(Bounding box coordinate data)
━━━━━━━━━━━━━━━━━━━━

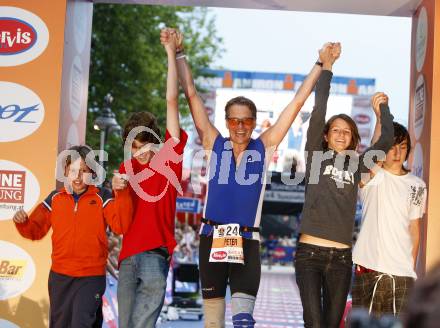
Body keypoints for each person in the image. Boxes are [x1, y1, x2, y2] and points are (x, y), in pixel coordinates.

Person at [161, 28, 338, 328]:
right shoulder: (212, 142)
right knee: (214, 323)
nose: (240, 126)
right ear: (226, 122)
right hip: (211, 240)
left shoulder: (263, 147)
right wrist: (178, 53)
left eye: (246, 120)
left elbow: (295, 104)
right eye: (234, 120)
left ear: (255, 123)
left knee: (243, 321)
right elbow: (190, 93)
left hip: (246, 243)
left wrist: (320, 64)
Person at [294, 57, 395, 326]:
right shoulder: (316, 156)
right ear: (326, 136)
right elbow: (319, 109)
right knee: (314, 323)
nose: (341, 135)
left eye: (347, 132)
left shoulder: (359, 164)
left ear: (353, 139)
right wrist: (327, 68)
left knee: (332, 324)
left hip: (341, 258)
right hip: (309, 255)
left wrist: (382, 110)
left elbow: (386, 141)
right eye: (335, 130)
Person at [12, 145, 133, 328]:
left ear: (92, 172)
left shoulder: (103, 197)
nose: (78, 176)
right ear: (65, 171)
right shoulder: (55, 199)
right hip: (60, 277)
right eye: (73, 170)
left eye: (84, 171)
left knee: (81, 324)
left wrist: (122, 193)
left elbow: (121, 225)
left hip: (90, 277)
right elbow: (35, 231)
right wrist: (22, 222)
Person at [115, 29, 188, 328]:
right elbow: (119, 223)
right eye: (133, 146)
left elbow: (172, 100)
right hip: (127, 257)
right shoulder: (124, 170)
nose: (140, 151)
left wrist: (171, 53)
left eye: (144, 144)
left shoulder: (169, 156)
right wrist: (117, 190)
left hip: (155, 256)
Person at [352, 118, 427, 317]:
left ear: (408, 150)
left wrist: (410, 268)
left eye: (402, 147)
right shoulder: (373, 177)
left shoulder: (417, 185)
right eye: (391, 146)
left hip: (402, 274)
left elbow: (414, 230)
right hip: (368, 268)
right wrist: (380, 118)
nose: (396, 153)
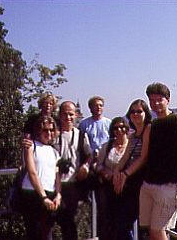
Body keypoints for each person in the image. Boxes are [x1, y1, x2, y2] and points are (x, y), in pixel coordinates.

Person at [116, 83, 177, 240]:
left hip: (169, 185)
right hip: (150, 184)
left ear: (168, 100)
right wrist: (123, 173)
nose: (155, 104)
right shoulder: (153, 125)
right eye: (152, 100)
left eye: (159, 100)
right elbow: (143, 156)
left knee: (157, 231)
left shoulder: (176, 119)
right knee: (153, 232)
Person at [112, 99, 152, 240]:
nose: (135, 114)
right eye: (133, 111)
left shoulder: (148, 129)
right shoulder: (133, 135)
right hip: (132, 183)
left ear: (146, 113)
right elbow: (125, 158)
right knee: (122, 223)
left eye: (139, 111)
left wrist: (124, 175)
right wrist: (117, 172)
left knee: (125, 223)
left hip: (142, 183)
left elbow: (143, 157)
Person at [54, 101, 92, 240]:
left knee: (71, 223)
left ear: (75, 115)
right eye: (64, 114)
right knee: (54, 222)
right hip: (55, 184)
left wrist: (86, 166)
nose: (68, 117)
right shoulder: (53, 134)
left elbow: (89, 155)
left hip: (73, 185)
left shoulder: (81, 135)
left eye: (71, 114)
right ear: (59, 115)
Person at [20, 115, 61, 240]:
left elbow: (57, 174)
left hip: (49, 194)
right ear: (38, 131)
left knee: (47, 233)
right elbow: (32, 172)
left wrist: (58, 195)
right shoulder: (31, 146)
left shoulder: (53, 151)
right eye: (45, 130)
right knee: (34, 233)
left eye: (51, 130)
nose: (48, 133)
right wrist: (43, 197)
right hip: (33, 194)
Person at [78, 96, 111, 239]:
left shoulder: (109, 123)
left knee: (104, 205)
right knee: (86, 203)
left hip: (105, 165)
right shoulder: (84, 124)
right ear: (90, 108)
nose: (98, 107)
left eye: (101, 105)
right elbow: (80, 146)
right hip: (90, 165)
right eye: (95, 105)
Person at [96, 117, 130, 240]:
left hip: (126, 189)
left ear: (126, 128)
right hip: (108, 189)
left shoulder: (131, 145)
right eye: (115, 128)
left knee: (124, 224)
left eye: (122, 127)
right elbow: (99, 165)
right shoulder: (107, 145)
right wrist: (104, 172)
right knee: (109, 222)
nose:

━━━━━━━━━━━━━━━━━━━━

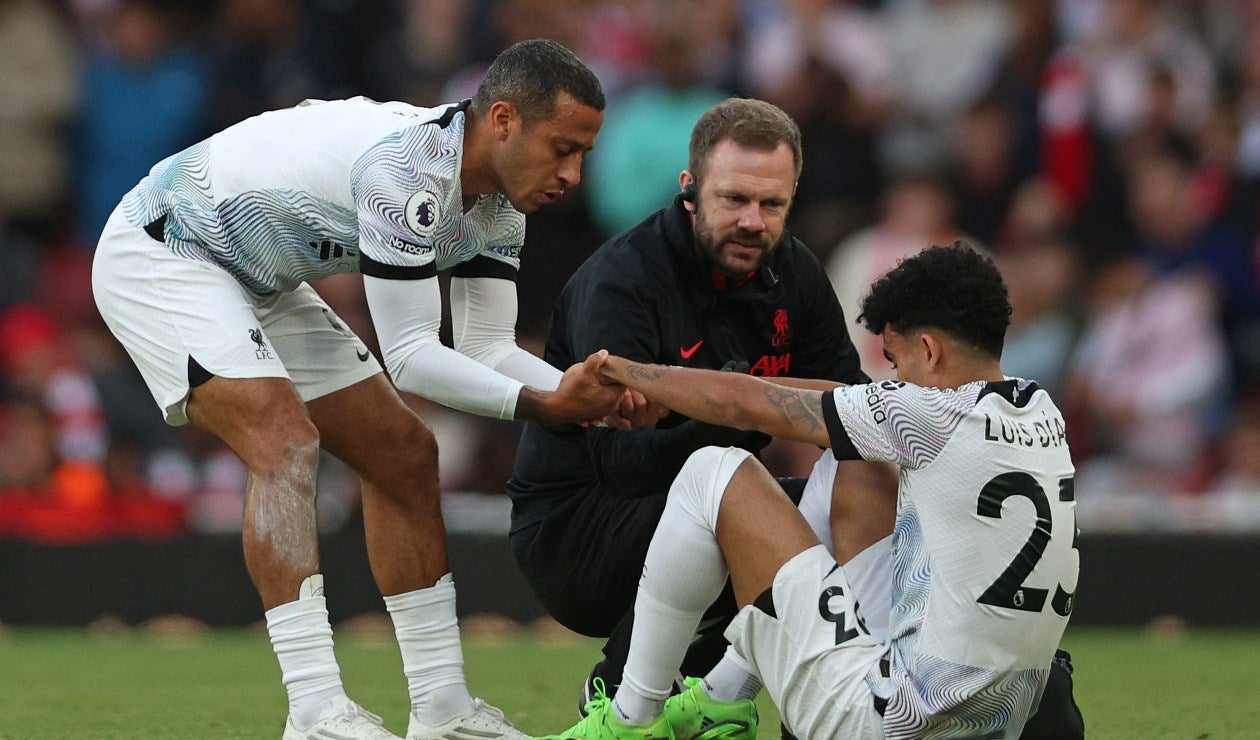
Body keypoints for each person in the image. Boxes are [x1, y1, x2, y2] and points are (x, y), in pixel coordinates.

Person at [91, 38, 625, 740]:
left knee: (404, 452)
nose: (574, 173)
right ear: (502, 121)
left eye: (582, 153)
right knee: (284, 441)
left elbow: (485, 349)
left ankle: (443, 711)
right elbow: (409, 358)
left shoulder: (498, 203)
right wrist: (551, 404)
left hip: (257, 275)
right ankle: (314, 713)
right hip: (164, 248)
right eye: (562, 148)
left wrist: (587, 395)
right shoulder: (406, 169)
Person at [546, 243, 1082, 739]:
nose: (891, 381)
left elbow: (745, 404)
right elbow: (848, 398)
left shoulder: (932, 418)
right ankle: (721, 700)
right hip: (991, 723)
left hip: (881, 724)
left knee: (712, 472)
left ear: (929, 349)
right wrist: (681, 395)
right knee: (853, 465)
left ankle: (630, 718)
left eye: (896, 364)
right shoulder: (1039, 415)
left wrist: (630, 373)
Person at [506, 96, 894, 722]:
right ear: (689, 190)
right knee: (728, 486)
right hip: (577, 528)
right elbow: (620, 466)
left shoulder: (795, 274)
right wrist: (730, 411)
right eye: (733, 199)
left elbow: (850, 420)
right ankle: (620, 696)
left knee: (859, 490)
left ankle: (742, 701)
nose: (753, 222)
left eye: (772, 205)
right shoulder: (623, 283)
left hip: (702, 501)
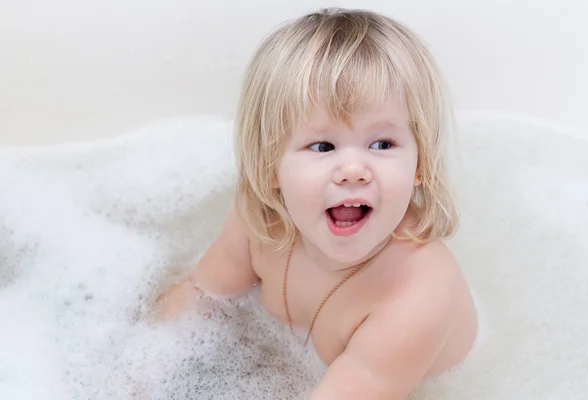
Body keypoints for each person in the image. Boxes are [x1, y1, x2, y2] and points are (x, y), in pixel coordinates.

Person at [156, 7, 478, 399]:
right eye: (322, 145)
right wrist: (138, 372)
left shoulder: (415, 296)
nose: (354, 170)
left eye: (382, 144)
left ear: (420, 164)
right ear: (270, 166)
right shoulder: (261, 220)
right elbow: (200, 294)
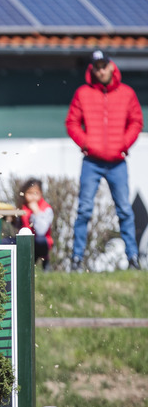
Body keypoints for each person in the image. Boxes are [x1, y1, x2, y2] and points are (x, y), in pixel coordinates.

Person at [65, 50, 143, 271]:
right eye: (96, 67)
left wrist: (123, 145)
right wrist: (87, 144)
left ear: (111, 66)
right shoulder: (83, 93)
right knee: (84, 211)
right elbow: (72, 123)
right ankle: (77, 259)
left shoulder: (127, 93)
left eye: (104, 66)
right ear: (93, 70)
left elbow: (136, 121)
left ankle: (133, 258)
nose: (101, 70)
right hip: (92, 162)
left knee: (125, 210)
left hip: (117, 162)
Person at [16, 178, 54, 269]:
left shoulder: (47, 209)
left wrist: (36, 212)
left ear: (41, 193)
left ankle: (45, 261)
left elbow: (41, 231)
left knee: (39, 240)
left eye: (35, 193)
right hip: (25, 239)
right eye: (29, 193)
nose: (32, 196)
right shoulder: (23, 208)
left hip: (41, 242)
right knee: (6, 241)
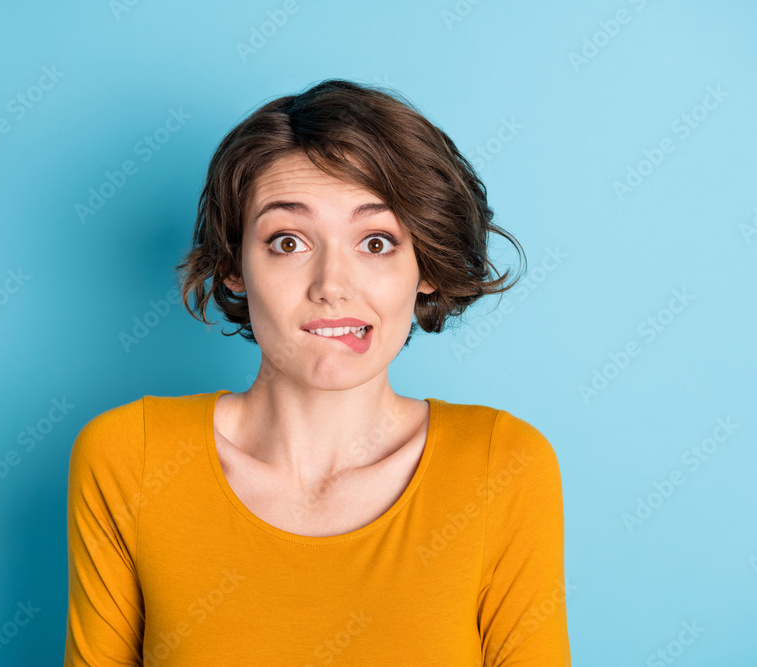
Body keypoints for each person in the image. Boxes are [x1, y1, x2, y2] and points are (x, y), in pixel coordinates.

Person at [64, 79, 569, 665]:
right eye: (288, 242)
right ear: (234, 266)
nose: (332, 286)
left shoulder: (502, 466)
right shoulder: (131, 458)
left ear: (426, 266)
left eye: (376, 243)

━━━━━━━━━━━━━━━━━━━━

* **What you have to do**
When the line with "right eye: (152, 100)" is reached in the data above, start copying there, and copy each line exactly until the line with "nose: (68, 117)" has been copied; copy nothing else.

* **Answer box**
right eye: (152, 100)
left eye: (159, 100)
right elbow: (143, 156)
left knee: (157, 231)
left shoulder: (176, 119)
right knee: (153, 232)
Person at [112, 99, 152, 240]:
nose: (135, 114)
right eye: (133, 111)
left shoulder: (148, 129)
right shoulder: (133, 135)
right hip: (132, 183)
left ear: (146, 113)
right elbow: (125, 158)
right knee: (122, 223)
left eye: (139, 111)
left wrist: (124, 175)
right wrist: (117, 172)
left knee: (125, 223)
left hip: (142, 183)
left elbow: (143, 157)
Person at [54, 101, 92, 240]:
left knee: (71, 223)
left ear: (75, 115)
right eye: (64, 114)
right knee: (54, 222)
right hip: (55, 184)
left wrist: (86, 166)
nose: (68, 117)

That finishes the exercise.